— PROVIDED DATA —
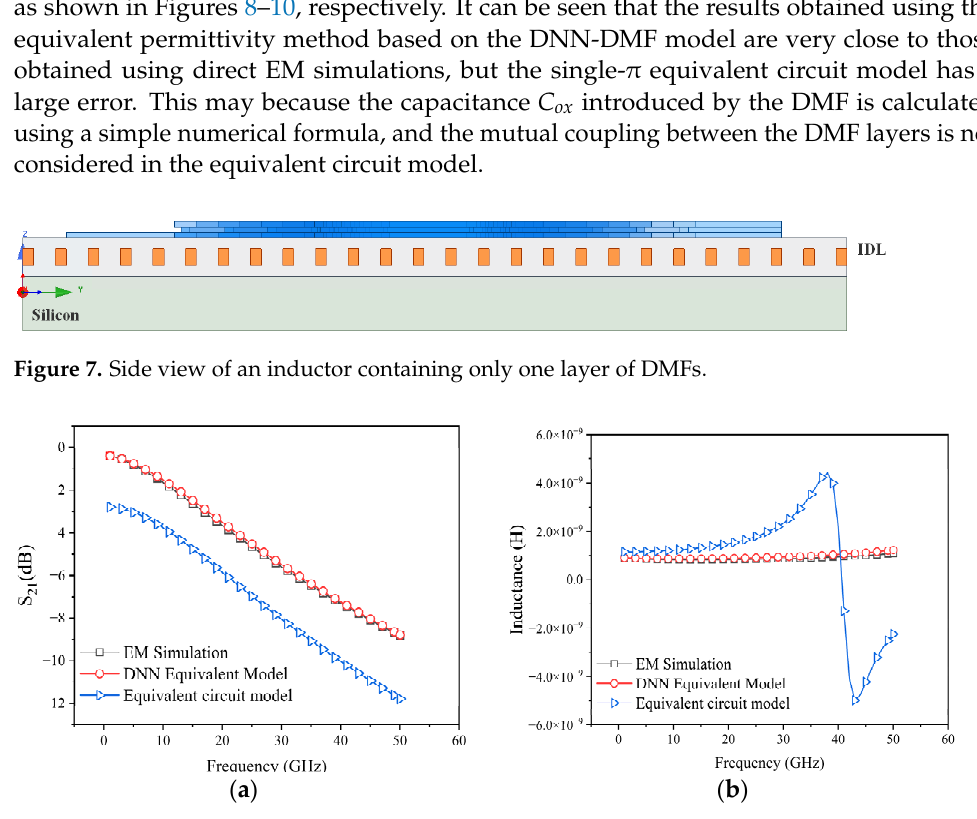
Figure 8. S-parameters (S 21 ) and inductance values for a metal filling density of 20%; ( a ) shows S-parameters (S 21 ) and ( b ) shows inductance values.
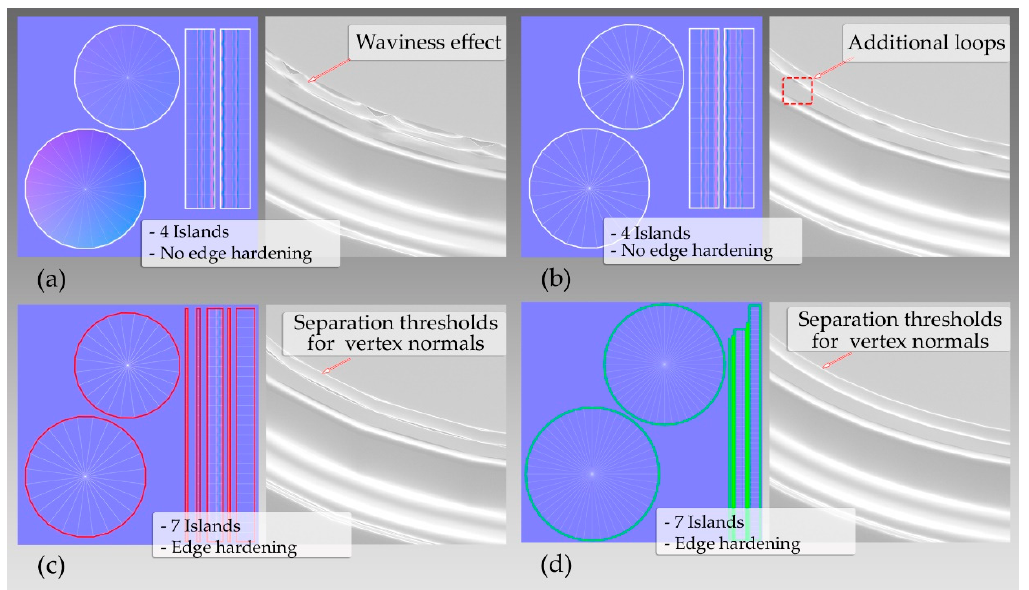
Figure 16. ‘Waviness’ effect on cylindric and ‘hard-box’ models ( a ); additional loops of edges do not solve the problem ( b ); edge hardening on ( u,v ) island boundaries improves the visual quality ( c ); increased amount of polygons can solve the problem in combination with edge hardening ( d ).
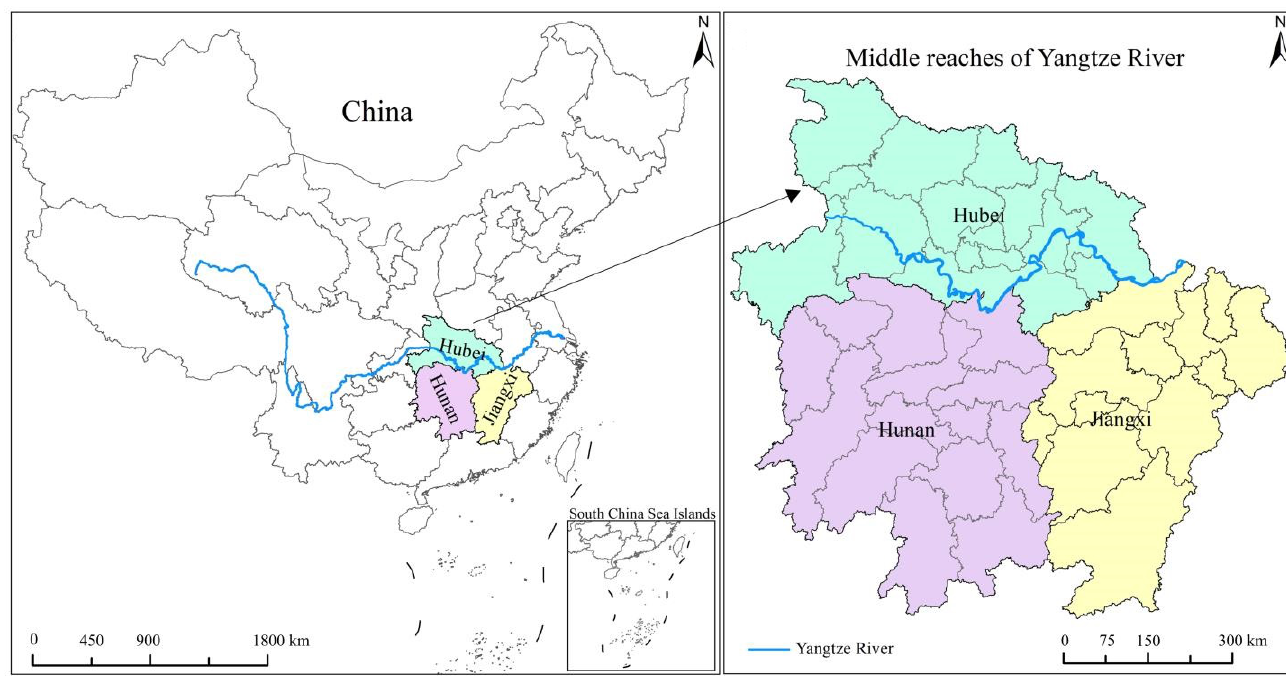
Figure 2. Study Figure 2. Study area.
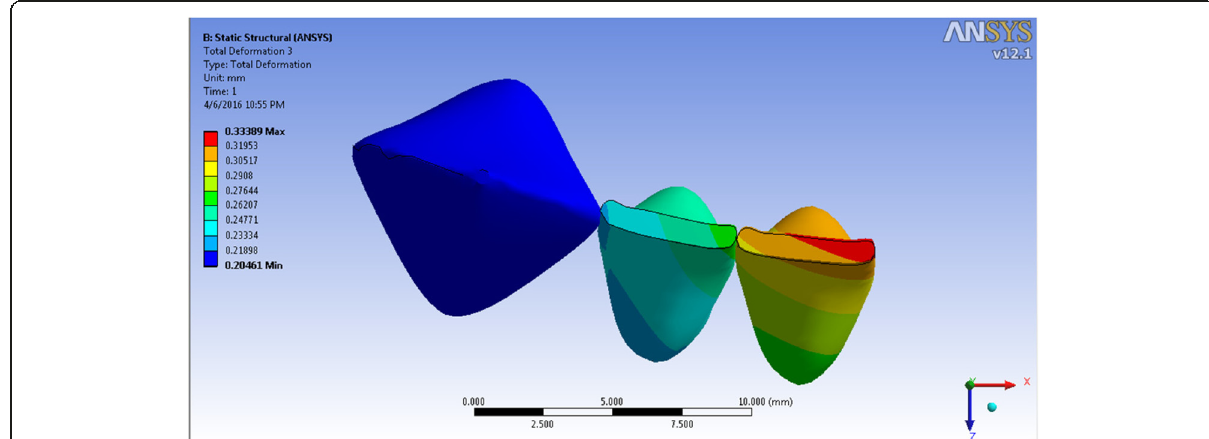
Fig. 5 Total deformation in the teeth of the first model (the inclination of the anterior teeth at 80° to the horizontal plane)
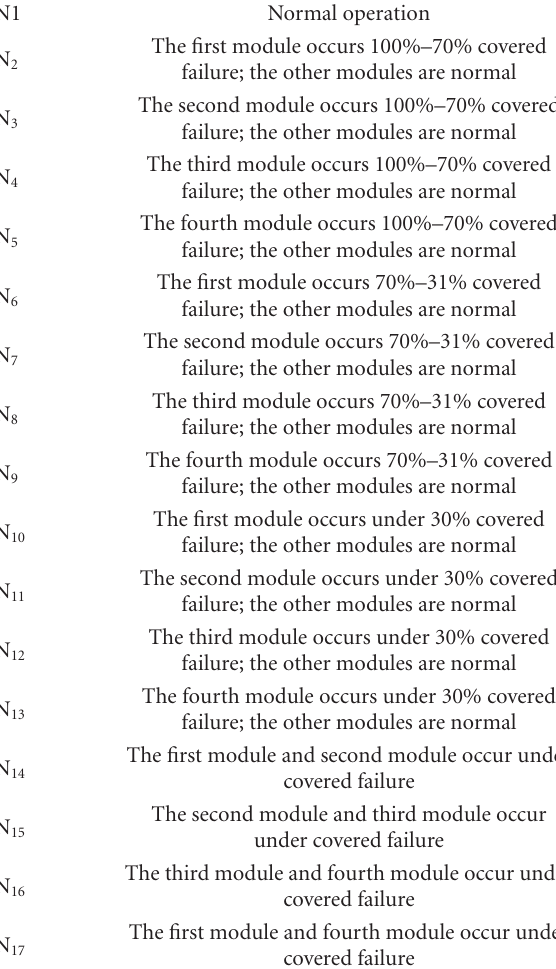
Table 3: The fault category of the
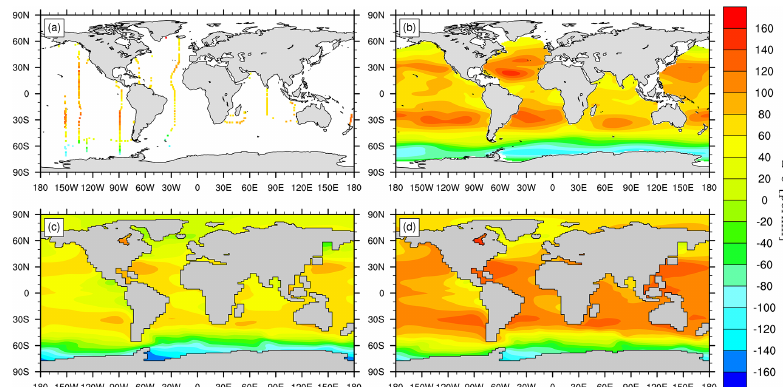
Figure 2. Surface values of total (cid:49) 14 C from the 1990s (including bomb 14 C) from (a) cruise data compiled by Schmittner et al. (2013), (b) the gridded GLODAP data (Key et al., 2004), (c) simulated biotic (cid:49) 14 C, and (d) simulated abiotic (cid:49) 14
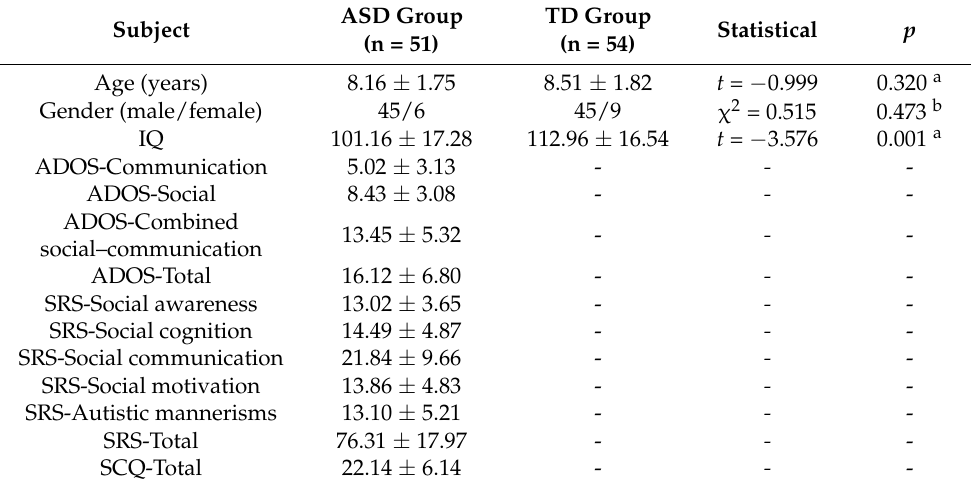
Table 1. Clinical and demographic characteristics of all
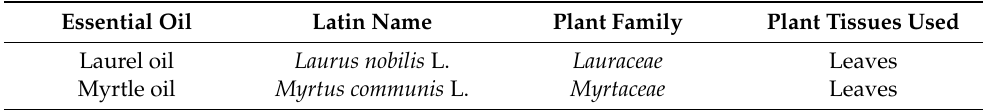
Table 1. List of essential oils (EOs) used in this study. Essential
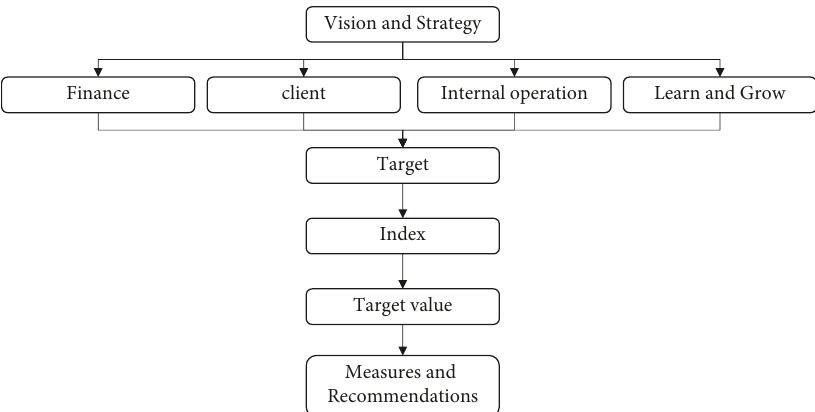
Figure 2: The strategy elaboration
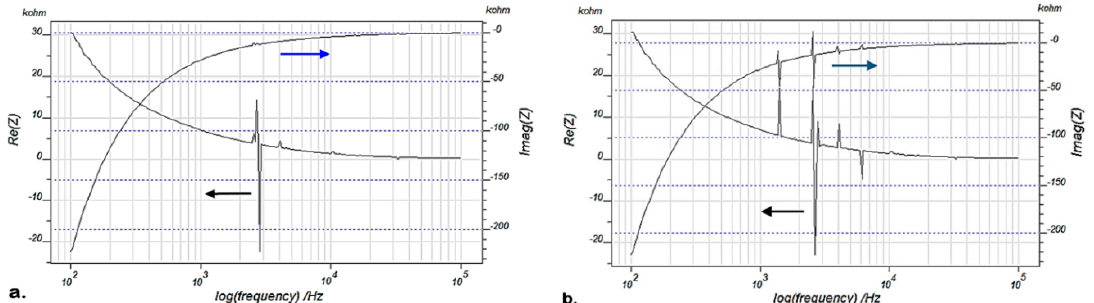
Figure 3. EMI frequency spectrum of sensor A bonded to the aluminum plate at ( a ) 200 °C, and ( b ) 20 °C using the transceiver (flat segments with no peaks have been neglected).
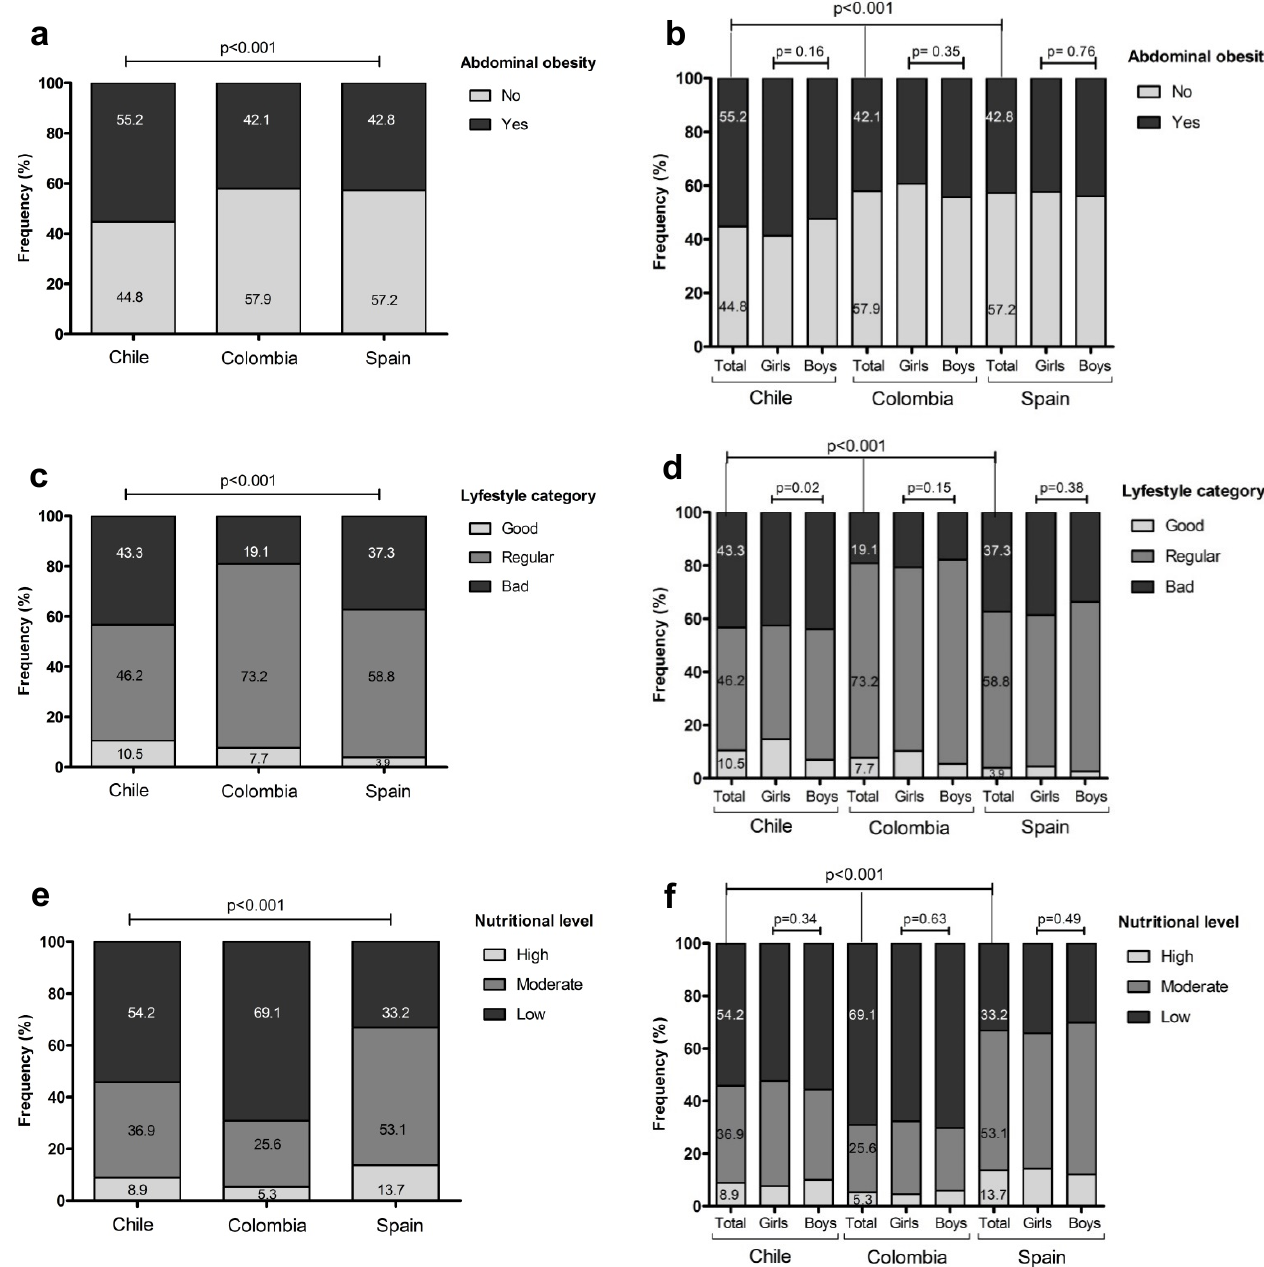
Figure 2. Frequency of abdominal obesity by country and sex (Panel a and b ), lifestyle category (Panel c and d ), and nutritional level (Panel e and f ) in children according to country and sex, for Chile, Colombia, and Spain.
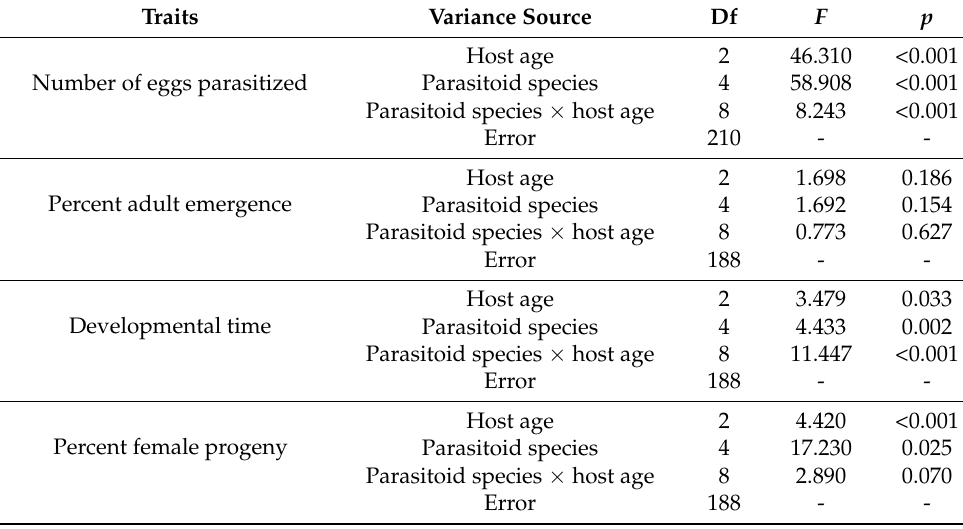
Table 1. Summary of the ANOVA analysis on effects of host age and parasitoid species on the number of eggs parasitized, percentage of adult emergence, developmental time, and percentage of female progeny of the five parasitoid species.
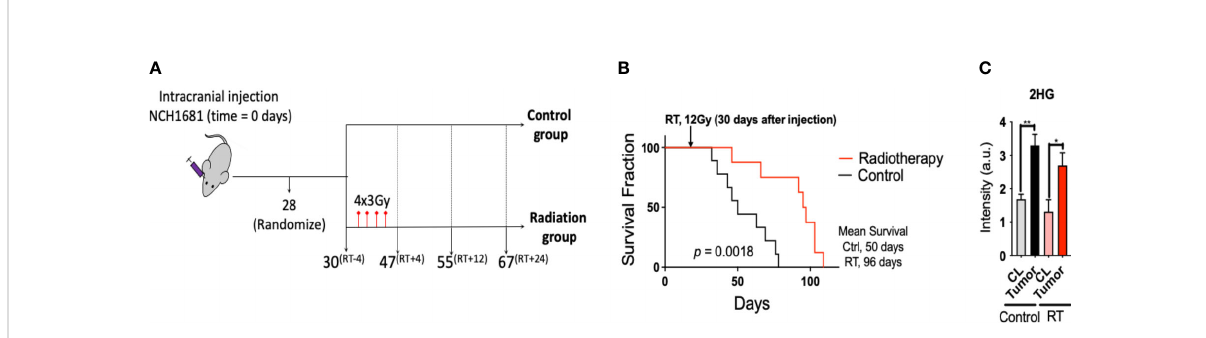
FIGURE 1 Radiotherapy for a mouse model of IDH1 mutant astrocytoma: (A) , Diagram of the experimental set up of the investigation (superscripts indicating the time in days relative to radiotherapy). (B) , Survival curves for the glioma mouse model under radiation and control (RT, radiotherapy) (n=9). (C) , 2HG levels obtained by LC/MS analysis in the tissues indicated (n=4 samples/group). Statistical signi fi cance from a two way-ANOVA followed by Sidak ’ s multiple comparison test displayed as **, p<0.005; *, p<0.05 (only signi fi cant differences are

— WHAT YOU HAVE TO DO —
All records above are to be output verbatim, with their pictures omitted.

— TASK SOLUTION —
Figure 8. S-parameters (S 21 ) and inductance values for a metal filling density of 20%; ( a ) shows S-parameters (S 21 ) and ( b ) shows inductance values.
Figure 16. ‘Waviness’ effect on cylindric and ‘hard-box’ models ( a ); additional loops of edges do not solve the problem ( b ); edge hardening on ( u,v ) island boundaries improves the visual quality ( c ); increased amount of polygons can solve the problem in combination with edge hardening ( d ).
Figure 2. Study Figure 2. Study area.
Fig. 5 Total deformation in the teeth of the first model (the inclination of the anterior teeth at 80° to the horizontal plane)
Table 3: The fault category of the
Figure 2. Surface values of total (cid:49) 14 C from the 1990s (including bomb 14 C) from (a) cruise data compiled by Schmittner et al. (2013), (b) the gridded GLODAP data (Key et al., 2004), (c) simulated biotic (cid:49) 14 C, and (d) simulated abiotic (cid:49) 14
Table 1. Clinical and demographic characteristics of all
Table 1. List of essential oils (EOs) used in this study. Essential
Figure 2: The strategy elaboration
Figure 3. EMI frequency spectrum of sensor A bonded to the aluminum plate at ( a ) 200 °C, and ( b ) 20 °C using the transceiver (flat segments with no peaks have been neglected).
Figure 2. Frequency of abdominal obesity by country and sex (Panel a and b ), lifestyle category (Panel c and d ), and nutritional level (Panel e and f ) in children according to country and sex, for Chile, Colombia, and Spain.
Table 1. Summary of the ANOVA analysis on effects of host age and parasitoid species on the number of eggs parasitized, percentage of adult emergence, developmental time, and percentage of female progeny of the five parasitoid species.
FIGURE 1 Radiotherapy for a mouse model of IDH1 mutant astrocytoma: (A) , Diagram of the experimental set up of the investigation (superscripts indicating the time in days relative to radiotherapy). (B) , Survival curves for the glioma mouse model under radiation and control (RT, radiotherapy) (n=9). (C) , 2HG levels obtained by LC/MS analysis in the tissues indicated (n=4 samples/group). Statistical signi fi cance from a two way-ANOVA followed by Sidak ’ s multiple comparison test displayed as **, p<0.005; *, p<0.05 (only signi fi cant differences are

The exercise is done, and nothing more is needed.